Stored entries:
§
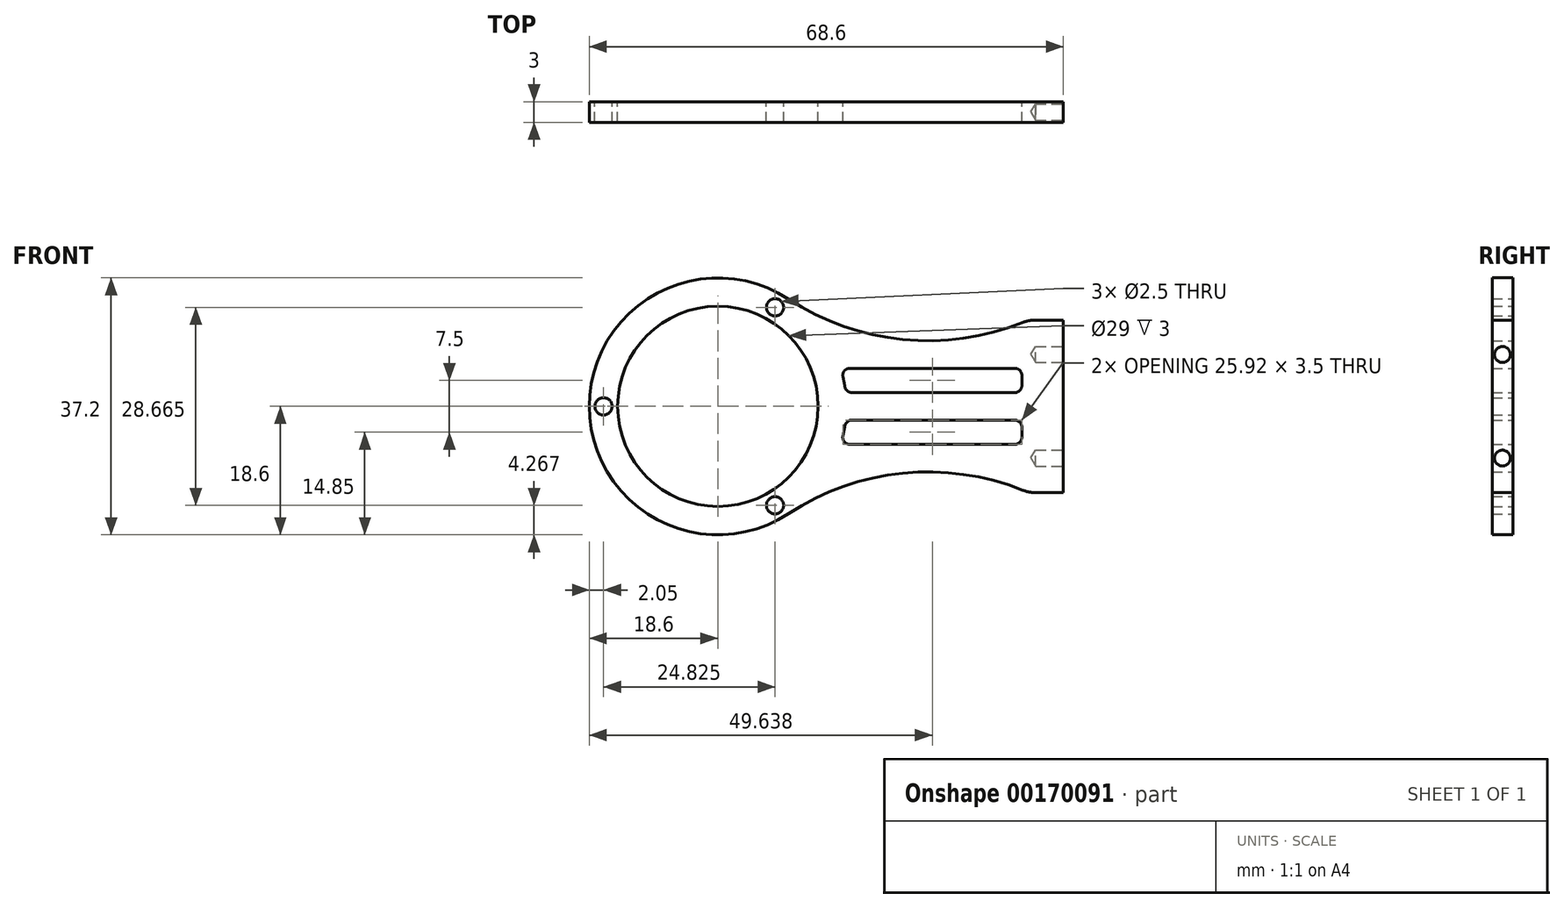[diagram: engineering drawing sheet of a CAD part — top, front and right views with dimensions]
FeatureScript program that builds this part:
annotation { "Feature Type Name" : "Feature", "Feature Type Description" : "" }
export const myFeature = defineFeature(function(context is Context, id is Id, definition is map)
    precondition{}
    {
        {
            var Q0;
            Q0=qCreatedBy(makeId("Front.planeOp"),FACE);
            var sketch = newSketch(context, id + "F0", { "sketchPlane" : qUnion([Q0])});
            skCircle(sketch, "E0", {"center": v(0, 0) * mm, "radius": 16.55 * mm, "construction": true});
            skCircle(sketch, "E1", {"center": v(0, 0) * mm, "radius": 14.5 * mm});
            skCircle(sketch, "E2", {"center": v(0, 0) * mm, "radius": 18.6 * mm});
            skLineSegment(sketch, "E3", {"start": v(0, 0) * mm, "end": v(50, 0) * mm, "construction": true});
            skLineSegment(sketch, "E4", {"start": v(50, 12.5) * mm, "end": v(50, -12.5) * mm});
            skLineSegment(sketch, "E5", {"start": v(50, 12.5) * mm, "end": v(45, 12.5) * mm});
            skLineSegment(sketch, "E6", {"start": v(45, 12.5) * mm, "end": v(45, -12.5) * mm, "construction": true});
            skLineSegment(sketch, "E7", {"start": v(45, -12.5) * mm, "end": v(50, -12.5) * mm});
            skLineSegment(sketch, "E8", {"start": v(-16.55, 0) * mm, "end": v(0, 0) * mm, "construction": true});
            skLineSegment(sketch, "E9", {"start": v(8.27, 14.33) * mm, "end": v(0, 0) * mm, "construction": true});
            skLineSegment(sketch, "E10", {"start": v(8.27, -14.33) * mm, "end": v(0, 0) * mm, "construction": true});
            skLineSegment(sketch, "E11", {"start": v(0, 14.5) * mm, "end": v(0, 16.55) * mm, "construction": true});
            skLineSegment(sketch, "E12", {"start": v(0, 16.55) * mm, "end": v(0, 18.6) * mm, "construction": true});
            skArc(sketch, "E13", {"start": v(10.2, 15.55) * mm, "mid": v(27.22, 9.64) * mm, "end": v(45, 12.5) * mm});
            skArc(sketch, "E14.MirrorCS", {"start": v(10.2, -15.55) * mm, "mid": v(27.22, -9.64) * mm, "end": v(45, -12.5) * mm});
            skPoint(sketch, "E15", {"position": v(-16.55, 0) * mm});
            skPoint(sketch, "E16", {"position": v(8.27, -14.33) * mm});
            skPoint(sketch, "E17", {"position": v(8.27, 14.33) * mm});
            skLineSegment(sketch, "E18.bottom", {"start": v(17.77, 5.5) * mm, "end": v(44, 5.5) * mm});
            skLineSegment(sketch, "E18.top", {"start": v(18.5, 2) * mm, "end": v(44, 2) * mm});
            skLineSegment(sketch, "E18.right", {"start": v(44, 5.5) * mm, "end": v(44, 2) * mm});
            skLineSegment(sketch, "E19.MirrorCS", {"start": v(44, -5.5) * mm, "end": v(44, -2) * mm});
            skLineSegment(sketch, "E20.MirrorCS", {"start": v(18.5, -2) * mm, "end": v(44, -2) * mm});
            skLineSegment(sketch, "E21.MirrorCS", {"start": v(17.77, -5.5) * mm, "end": v(44, -5.5) * mm});
            skLineSegment(sketch, "E22", {"start": v(30.44, 9.5) * mm, "end": v(30.44, 5.5) * mm, "construction": true});
            skLineSegment(sketch, "E23", {"start": v(30.44, 2) * mm, "end": v(30.44, -2) * mm, "construction": true});
            skLineSegment(sketch, "E24", {"start": v(30.44, -5.5) * mm, "end": v(30.44, -9.5) * mm, "construction": true});
            skSolve(sketch);
        }
        {
            var Q0;
            Q0=makeQuery(id+"F0.imprint","IMPRINT",FACE,{"disambiguationData":[TD([[makeQuery(id+"F0.imprint","IMPRINT",EDGE,{"derivedFrom":sQuery(id+"F0.wireOp",EDGE,"E1")}),-1.0]])]});
            var Q1;
            Q1=makeQuery(id+"F0.imprint","IMPRINT",FACE,{"disambiguationData":[TD([[makeQuery(id+"F0.imprint","IMPRINT",EDGE,{"derivedFrom":sQuery(id+"F0.wireOp",EDGE,"E4")}),-1.0]])]});
            extrude(context, id + "F1", {"entities" : qUnion([Q0, Q1]), "depth" : 3 * mm});
        }
        {
            var Q0;
            Q0=sQuery(id+"F0.wireOp",VERTEX,"E15");
            var Q1;
            Q1=sQuery(id+"F0.wireOp",VERTEX,"E16");
            var Q2;
            Q2=sQuery(id+"F0.wireOp",VERTEX,"E17");
            var Q3;
            Q3=makeQuery(id+"F1.opExtrude","SWEPT_BODY",BODY,{"disambiguationData":[OSD([sQuery(id+"F0.wireOp",EDGE,"E1"),sQuery(id+"F0.wireOp",EDGE,"E2"),sQuery(id+"F0.wireOp",EDGE,"E4"),sQuery(id+"F0.wireOp",EDGE,"E5"),sQuery(id+"F0.wireOp",EDGE,"E7"),sQuery(id+"F0.wireOp",EDGE,"E13"),sQuery(id+"F0.wireOp",EDGE,"E14.MirrorCS")])]});
            hole(context, id + "F2", {"style" : HoleStyle.SIMPLE, "endStyle" : HoleEndStyle.THROUGH, "oppositeDirection" : true, "holeDiameter" : 2.5 * mm, "locations" : qUnion([Q0, Q1, Q2]), "scope" : qUnion([Q3]), "isTappedThrough" : true});
        }
        {
            var Q0;
            Q0=makeQuery(id+"F1.opExtrude","SWEPT_EDGE",EDGE,{"disambiguationData":[OSD([sQuery(id+"F0.wireOp",EDGE,"E2"),sQuery(id+"F0.wireOp",EDGE,"E18.bottom")])]});
            var Q1;
            Q1=makeQuery(id+"F1.opExtrude","SWEPT_EDGE",EDGE,{"disambiguationData":[OSD([sQuery(id+"F0.wireOp",EDGE,"E2"),sQuery(id+"F0.wireOp",EDGE,"E20.MirrorCS")])]});
            var Q2;
            Q2=makeQuery(id+"F1.opExtrude","SWEPT_EDGE",EDGE,{"disambiguationData":[OSD([sQuery(id+"F0.wireOp",EDGE,"E2"),sQuery(id+"F0.wireOp",EDGE,"E18.top")])]});
            var Q3;
            Q3=makeQuery(id+"F1.opExtrude","SWEPT_EDGE",EDGE,{"disambiguationData":[OSD([sQuery(id+"F0.wireOp",EDGE,"E2"),sQuery(id+"F0.wireOp",EDGE,"E21.MirrorCS")])]});
            var Q4;
            Q4=makeQuery(id+"F1.opExtrude","SWEPT_EDGE",EDGE,{"disambiguationData":[OSD([sQuery(id+"F0.wireOp",EDGE,"E19.MirrorCS"),sQuery(id+"F0.wireOp",EDGE,"E20.MirrorCS")])]});
            var Q5;
            Q5=makeQuery(id+"F1.opExtrude","SWEPT_EDGE",EDGE,{"disambiguationData":[OSD([sQuery(id+"F0.wireOp",EDGE,"E18.bottom"),sQuery(id+"F0.wireOp",EDGE,"E18.right")])]});
            var Q6;
            Q6=makeQuery(id+"F1.opExtrude","SWEPT_EDGE",EDGE,{"disambiguationData":[OSD([sQuery(id+"F0.wireOp",EDGE,"E18.top"),sQuery(id+"F0.wireOp",EDGE,"E18.right")])]});
            var Q7;
            Q7=makeQuery(id+"F1.opExtrude","SWEPT_EDGE",EDGE,{"disambiguationData":[OSD([sQuery(id+"F0.wireOp",EDGE,"E19.MirrorCS"),sQuery(id+"F0.wireOp",EDGE,"E21.MirrorCS")])]});
            fillet(context, id + "F3", {"entities" : qUnion([Q0, Q1, Q2, Q3, Q4, Q5, Q6, Q7]), "radius" : 1 * mm, "tangentPropagation" : true, "allowEdgeOverflow" : false});
        }
        {
            var Q0;
            Q0=makeQuery(id+"F1.opExtrude","SWEPT_EDGE",EDGE,{"disambiguationData":[OSD([sQuery(id+"F0.wireOp",EDGE,"E5"),sQuery(id+"F0.wireOp",EDGE,"E13")])]});
            var Q1;
            Q1=makeQuery(id+"F1.opExtrude","SWEPT_EDGE",EDGE,{"disambiguationData":[OSD([sQuery(id+"F0.wireOp",EDGE,"E7"),sQuery(id+"F0.wireOp",EDGE,"E14.MirrorCS")])]});
            fillet(context, id + "F4", {"entities" : qUnion([Q0, Q1]), "radius" : 5 * mm, "tangentPropagation" : true, "allowEdgeOverflow" : false});
        }
        {
            var Q0;
            Q0=makeQuery(id+"F1.opExtrude","SWEPT_FACE",FACE,{"disambiguationData":[OSD([sQuery(id+"F0.wireOp",EDGE,"E4")])]});
            var sketch = newSketch(context, id + "F5", { "sketchPlane" : qUnion([Q0])});
            skLineSegment(sketch, "E25", {"start": v(-1.5, 7.5) * mm, "end": v(-1.5, -7.5) * mm, "construction": true});
            skLineSegment(sketch, "E26", {"start": v(-1.5, 0) * mm, "end": v(0, 0) * mm, "construction": true});
            skLineSegment(sketch, "E27", {"start": v(-1.5, 0) * mm, "end": v(-3, 0) * mm, "construction": true});
            skPoint(sketch, "E28", {"position": v(-1.5, 7.5) * mm});
            skPoint(sketch, "E29", {"position": v(-1.5, -7.5) * mm});
            skSolve(sketch);
        }
        {
            var Q0;
            Q0=sQuery(id+"F5.wireOp",VERTEX,"E28");
            var Q1;
            Q1=sQuery(id+"F5.wireOp",VERTEX,"E29");
            var Q2;
            Q2=makeQuery(id+"F1.opExtrude","SWEPT_BODY",BODY,{"disambiguationData":[OSD([sQuery(id+"F0.wireOp",EDGE,"E1"),sQuery(id+"F0.wireOp",EDGE,"E2"),sQuery(id+"F0.wireOp",EDGE,"E4"),sQuery(id+"F0.wireOp",EDGE,"E5"),sQuery(id+"F0.wireOp",EDGE,"E7"),sQuery(id+"F0.wireOp",EDGE,"E13"),sQuery(id+"F0.wireOp",EDGE,"E14.MirrorCS"),sQuery(id+"F0.wireOp",EDGE,"E18.bottom"),sQuery(id+"F0.wireOp",EDGE,"E18.top"),sQuery(id+"F0.wireOp",EDGE,"E18.right"),sQuery(id+"F0.wireOp",EDGE,"E19.MirrorCS"),sQuery(id+"F0.wireOp",EDGE,"E20.MirrorCS"),sQuery(id+"F0.wireOp",EDGE,"E21.MirrorCS")])]});
            hole(context, id + "F6", {"style" : HoleStyle.SIMPLE, "endStyle" : HoleEndStyle.BLIND, "holeDiameter" : 2.3 * mm, "holeDepth" : 4 * mm, "locations" : qUnion([Q0, Q1]), "scope" : qUnion([Q2])});
        }
    });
§
Locate every line in the listing above that contains the string "radius", and copy each of those lines out in full. Case matters.

            skCircle(sketch, "E0", {"center": v(0, 0) * mm, "radius": 16.55 * mm, "construction": true});
            skCircle(sketch, "E1", {"center": v(0, 0) * mm, "radius": 14.5 * mm});
            skCircle(sketch, "E2", {"center": v(0, 0) * mm, "radius": 18.6 * mm});
            fillet(context, id + "F3", {"entities" : qUnion([Q0, Q1, Q2, Q3, Q4, Q5, Q6, Q7]), "radius" : 1 * mm, "tangentPropagation" : true, "allowEdgeOverflow" : false});
            fillet(context, id + "F4", {"entities" : qUnion([Q0, Q1]), "radius" : 5 * mm, "tangentPropagation" : true, "allowEdgeOverflow" : false});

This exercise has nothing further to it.